DD-WRT can do that, but it's hard and can't hold a bunch of stuff. Squid on a server machine might be second best, as far as cost. But ubuntu server needs to have squid recompiled to have that feature enabled.

So that led me to opensense like was suggested. I instealled it and tried to rewire. Due to the rewiring, there would have been a fire, if I left it wired that way, or machines would have burnt out. So I can't run it on my antsle, acting in an advance configuration. So I decided to purchase hardware for it...

...Which led me to pfsense! That's because the hardware I bought can run either. It's more well documented. I hope I've got the community version on it, because I don't want to pay for it, unless I can't do it for free.

It's instealled and working as far as the wiring. Now I just need to configure it! Please help me attempt to configure it. First thing is to "put mainrouter in the DMZ". That's what it's called under DD-WRT. Same thing, is what I want to do, but this time with mainrouter, which will allow my existing port forwards to work (I know it's not the best way, but it's good enough for now). Then I can begin testing the squid funtions. I may very well want to do more advance stuff later. I could replace mainrouter, except for I can't, because I need wifi and I need it to be good at it. Can't install mainrouter as access point, because it's more complicated and harder to understand. Simpler to understand is way better.

By the way, just got done with school last month. College!

So I successfully port forwarded all ports to mainrouter. From home network, it won't let me access them with pfsense external ip domain name (no ip name). From other networks, it will let me now. So I guess, with a little adjustment, the first step really is done.

Now, for testing purposes, I need to make pfsense allow me to access things from outside from inside (using the no ip domain name from my own network). DD-WRT automatically does this, but I guess pfsense needs to be told. It probably thinks there's an attack if I try to do that, which is false. Then the first part will be complete. I can always go back and port forward other potocols or perhaps do a 1:1 NAT, if I have to.

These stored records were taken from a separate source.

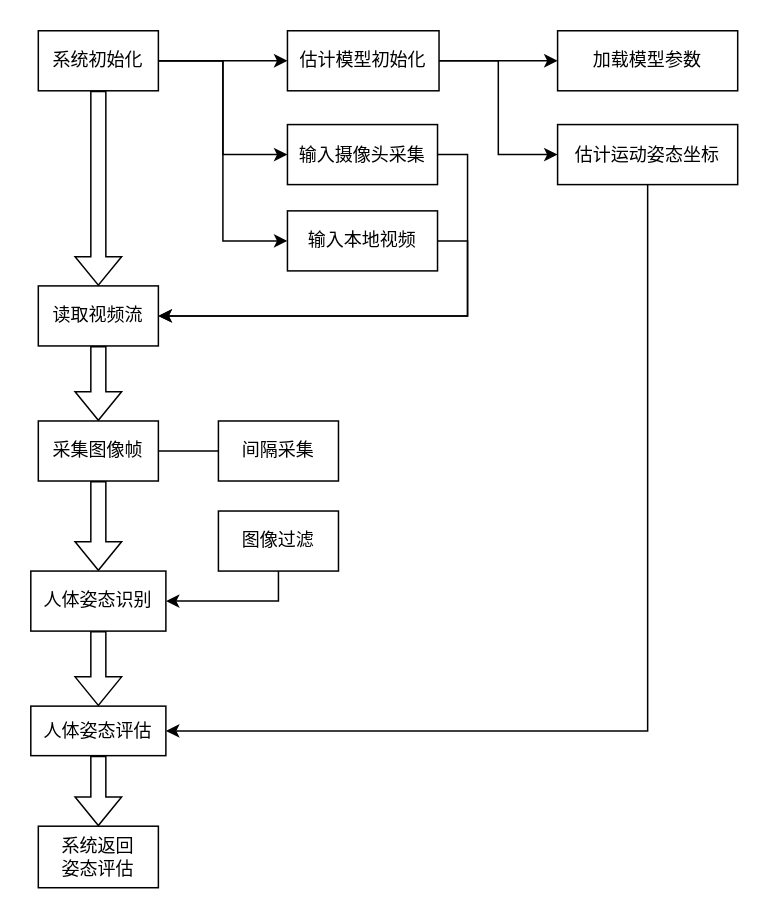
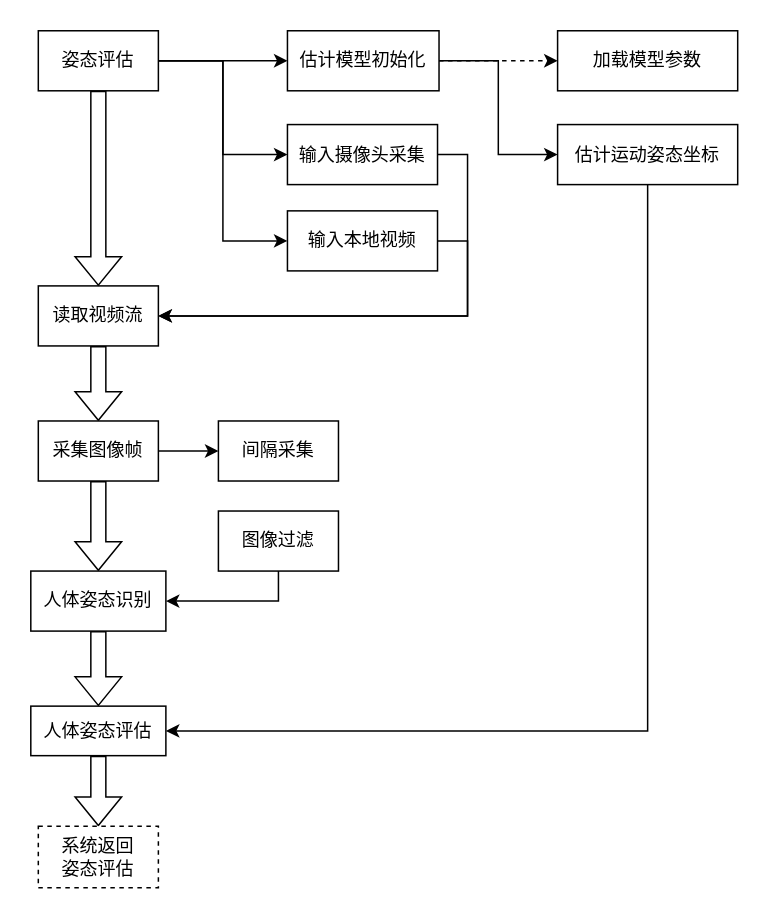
  <mxCell id="0" />
  <mxCell id="1" parent="0" />
  <mxCell id="2" value="" style="edgeStyle=orthogonalEdgeStyle;rounded=0;orthogonalLoop=1;jettySize=auto;html=1;shape=flexArrow;" parent="1" source="3" target="11" edge="1"><mxGeometry relative="1" as="geometry" /></mxCell>
  <mxCell id="3" value="读取视频流" style="rounded=0;whiteSpace=wrap;html=1;" parent="1" vertex="1"><mxGeometry x="25" y="190" width="80" height="40" as="geometry" /></mxCell>
  <mxCell id="4" style="edgeStyle=orthogonalEdgeStyle;rounded=0;orthogonalLoop=1;jettySize=auto;html=1;exitX=0.5;exitY=1;exitDx=0;exitDy=0;entryX=0.5;entryY=0;entryDx=0;entryDy=0;shape=flexArrow;" parent="1" source="8" target="3" edge="1"><mxGeometry relative="1" as="geometry" /></mxCell>
  <mxCell id="5" style="edgeStyle=orthogonalEdgeStyle;rounded=0;orthogonalLoop=1;jettySize=auto;html=1;exitX=1;exitY=0.5;exitDx=0;exitDy=0;entryX=0;entryY=0.5;entryDx=0;entryDy=0;" parent="1" source="8" target="20" edge="1"><mxGeometry relative="1" as="geometry" /></mxCell>
  <mxCell id="6" style="edgeStyle=orthogonalEdgeStyle;rounded=0;orthogonalLoop=1;jettySize=auto;html=1;exitX=1;exitY=0.5;exitDx=0;exitDy=0;entryX=0;entryY=0.5;entryDx=0;entryDy=0;" parent="1" source="8" target="25" edge="1"><mxGeometry relative="1" as="geometry" /></mxCell>
  <mxCell id="7" style="edgeStyle=orthogonalEdgeStyle;rounded=0;orthogonalLoop=1;jettySize=auto;html=1;exitX=1;exitY=0.5;exitDx=0;exitDy=0;entryX=0;entryY=0.5;entryDx=0;entryDy=0;" parent="1" source="8" target="27" edge="1"><mxGeometry relative="1" as="geometry" /></mxCell>
- <mxCell id="8" value="系统初始化" style="rounded=0;whiteSpace=wrap;html=1;" parent="1" vertex="1"><mxGeometry x="25" y="20" width="80" height="40" as="geometry" /></mxCell>
+ <mxCell id="8" value="姿态评估" style="rounded=0;whiteSpace=wrap;html=1;" parent="1" vertex="1"><mxGeometry x="25" y="20" width="80" height="40" as="geometry" /></mxCell>
  <mxCell id="9" value="" style="edgeStyle=orthogonalEdgeStyle;rounded=0;orthogonalLoop=1;jettySize=auto;html=1;shape=flexArrow;" parent="1" source="11" target="13" edge="1"><mxGeometry relative="1" as="geometry" /></mxCell>
- <mxCell id="10" value="" style="edgeStyle=orthogonalEdgeStyle;rounded=0;orthogonalLoop=1;jettySize=auto;html=1;endArrow=none;" parent="1" source="11" target="17" edge="1"><mxGeometry relative="1" as="geometry" /></mxCell>
+ <mxCell id="10" value="" style="edgeStyle=orthogonalEdgeStyle;rounded=0;orthogonalLoop=1;jettySize=auto;html=1;" parent="1" source="11" target="17" edge="1"><mxGeometry relative="1" as="geometry" /></mxCell>
  <mxCell id="11" value="采集图像帧" style="rounded=0;whiteSpace=wrap;html=1;" parent="1" vertex="1"><mxGeometry x="25" y="280" width="80" height="40" as="geometry" /></mxCell>
  <mxCell id="12" value="" style="edgeStyle=orthogonalEdgeStyle;rounded=0;orthogonalLoop=1;jettySize=auto;html=1;shape=flexArrow;" parent="1" source="13" target="15" edge="1"><mxGeometry relative="1" as="geometry" /></mxCell>
  <mxCell id="13" value="人体姿态识别" style="rounded=0;whiteSpace=wrap;html=1;" parent="1" vertex="1"><mxGeometry x="20" y="380" width="90" height="40" as="geometry" /></mxCell>
  <mxCell id="14" value="" style="edgeStyle=orthogonalEdgeStyle;rounded=0;orthogonalLoop=1;jettySize=auto;html=1;shape=flexArrow;" parent="1" source="15" target="16" edge="1"><mxGeometry relative="1" as="geometry" /></mxCell>
  <mxCell id="15" value="人体姿态评估" style="rounded=0;whiteSpace=wrap;html=1;" parent="1" vertex="1"><mxGeometry x="20" y="470" width="90" height="33" as="geometry" /></mxCell>
- <mxCell id="16" value="系统返回&lt;br&gt;姿态评估" style="rounded=0;whiteSpace=wrap;html=1;" parent="1" vertex="1"><mxGeometry x="25" y="550" width="80" height="41" as="geometry" /></mxCell>
+ <mxCell id="16" value="系统返回&lt;br&gt;姿态评估" style="rounded=0;whiteSpace=wrap;html=1;dashed=1;" parent="1" vertex="1"><mxGeometry x="25" y="550" width="80" height="41" as="geometry" /></mxCell>
  <mxCell id="17" value="间隔采集" style="whiteSpace=wrap;html=1;rounded=0;" parent="1" vertex="1"><mxGeometry x="145" y="280" width="80" height="40" as="geometry" /></mxCell>
- <mxCell id="18" value="" style="edgeStyle=orthogonalEdgeStyle;rounded=0;orthogonalLoop=1;jettySize=auto;html=1;" parent="1" source="20" target="21" edge="1"><mxGeometry relative="1" as="geometry" /></mxCell>
+ <mxCell id="18" value="" style="edgeStyle=orthogonalEdgeStyle;rounded=0;orthogonalLoop=1;jettySize=auto;html=1;dashed=1;" parent="1" source="20" target="21" edge="1"><mxGeometry relative="1" as="geometry" /></mxCell>
  <mxCell id="19" style="edgeStyle=orthogonalEdgeStyle;rounded=0;orthogonalLoop=1;jettySize=auto;html=1;exitX=1;exitY=0.5;exitDx=0;exitDy=0;entryX=0;entryY=0.5;entryDx=0;entryDy=0;" parent="1" source="20" target="23" edge="1"><mxGeometry relative="1" as="geometry" /></mxCell>
  <mxCell id="20" value="估计模型初始化" style="whiteSpace=wrap;html=1;rounded=0;" parent="1" vertex="1"><mxGeometry x="191" y="20" width="101" height="40" as="geometry" /></mxCell>
  <mxCell id="21" value="加载模型参数" style="whiteSpace=wrap;html=1;rounded=0;" parent="1" vertex="1"><mxGeometry x="371" y="20" width="120" height="40" as="geometry" /></mxCell>
  <mxCell id="22" style="edgeStyle=orthogonalEdgeStyle;rounded=0;orthogonalLoop=1;jettySize=auto;html=1;exitX=0.5;exitY=1;exitDx=0;exitDy=0;entryX=1;entryY=0.5;entryDx=0;entryDy=0;" parent="1" source="23" target="15" edge="1"><mxGeometry relative="1" as="geometry" /></mxCell>
  <mxCell id="23" value="估计运动姿态坐标" style="whiteSpace=wrap;html=1;rounded=0;" parent="1" vertex="1"><mxGeometry x="371" y="82.5" width="120" height="40" as="geometry" /></mxCell>
  <mxCell id="24" style="edgeStyle=orthogonalEdgeStyle;rounded=0;orthogonalLoop=1;jettySize=auto;html=1;exitX=1;exitY=0.5;exitDx=0;exitDy=0;entryX=1;entryY=0.5;entryDx=0;entryDy=0;" parent="1" source="25" target="3" edge="1"><mxGeometry relative="1" as="geometry" /></mxCell>
  <mxCell id="25" value="输入摄像头采集" style="rounded=0;whiteSpace=wrap;html=1;" parent="1" vertex="1"><mxGeometry x="191" y="82.5" width="100" height="40" as="geometry" /></mxCell>
  <mxCell id="26" style="edgeStyle=orthogonalEdgeStyle;rounded=0;orthogonalLoop=1;jettySize=auto;html=1;exitX=1;exitY=0.5;exitDx=0;exitDy=0;entryX=1;entryY=0.5;entryDx=0;entryDy=0;" parent="1" source="27" target="3" edge="1"><mxGeometry relative="1" as="geometry" /></mxCell>
  <mxCell id="27" value="输入本地视频" style="rounded=0;whiteSpace=wrap;html=1;" parent="1" vertex="1"><mxGeometry x="191" y="140" width="100" height="40" as="geometry" /></mxCell>
  <mxCell id="28" style="edgeStyle=orthogonalEdgeStyle;rounded=0;orthogonalLoop=1;jettySize=auto;html=1;exitX=0.5;exitY=1;exitDx=0;exitDy=0;entryX=1;entryY=0.5;entryDx=0;entryDy=0;" parent="1" source="29" target="13" edge="1"><mxGeometry relative="1" as="geometry" /></mxCell>
  <mxCell id="29" value="图像过滤" style="whiteSpace=wrap;html=1;rounded=0;" parent="1" vertex="1"><mxGeometry x="145" y="340" width="80" height="40" as="geometry" /></mxCell>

Next step after that, is to start blocking things. As soon as I learn how, it will be good. I'm pretty certain I can do that, just need to learn how. I will also look at the pfsense docs, to see if I can figure it out. The only reason I couldn't figure this out before, is I'm lacking pfsense terms, and trying to use DD-WRT terms. If I have to, I'm okay with using opensense if pfsense fails. Just can't find enough docs to do it, but I heard it's definately better, except that.

By the way, I'm trying to set up realatively like cooperations, except smaller and cheaper, free of monthly costs if possible. This is just a home network though and I don't think for now it will ever be anything but that. It's just that some cooperate technology works for me better than doing things a harder way. I've even considered NAC, but that's another story... Need most of it to either overcome or help with disability. Helps me achieve functions like organizing, when fixed again.

@Vincix is absolutely correct towards dpi functionality for what you want to do.
You will not be able to block urls without putting a certificate on every client device and then having another device/router acting as the mtm. This mtm will be doing the redirecting/blocking and logging.
We used something like that in the past and it is serious enterprise gear and not cheap. I deep dived into one while I had support investigate a 'bug' and it was Linux inside ( ͡~ ͜ʖ ͡°)

Btw, dns is now encrypted too and from your browser...

You could look at other software to load onto the clients devices such as net nanny, pluckeye, etc..

I'm pretty sure my pfsense that I invested in will work. Closing not because it's completely solved yet (yet to be implemented), but because actually doing it, is really a seperate task from trying to find out what will work. Also closing for age. Just wanted you to know before I did that though. I can always start another if I really need to, but the intent is not to go rambling on when I think I have the hardware, just not yet the software ability to do it. And there's enough suggestions that I can always, now understanding more, try another if I'm wrong. Hopefully that makes sense! Closing!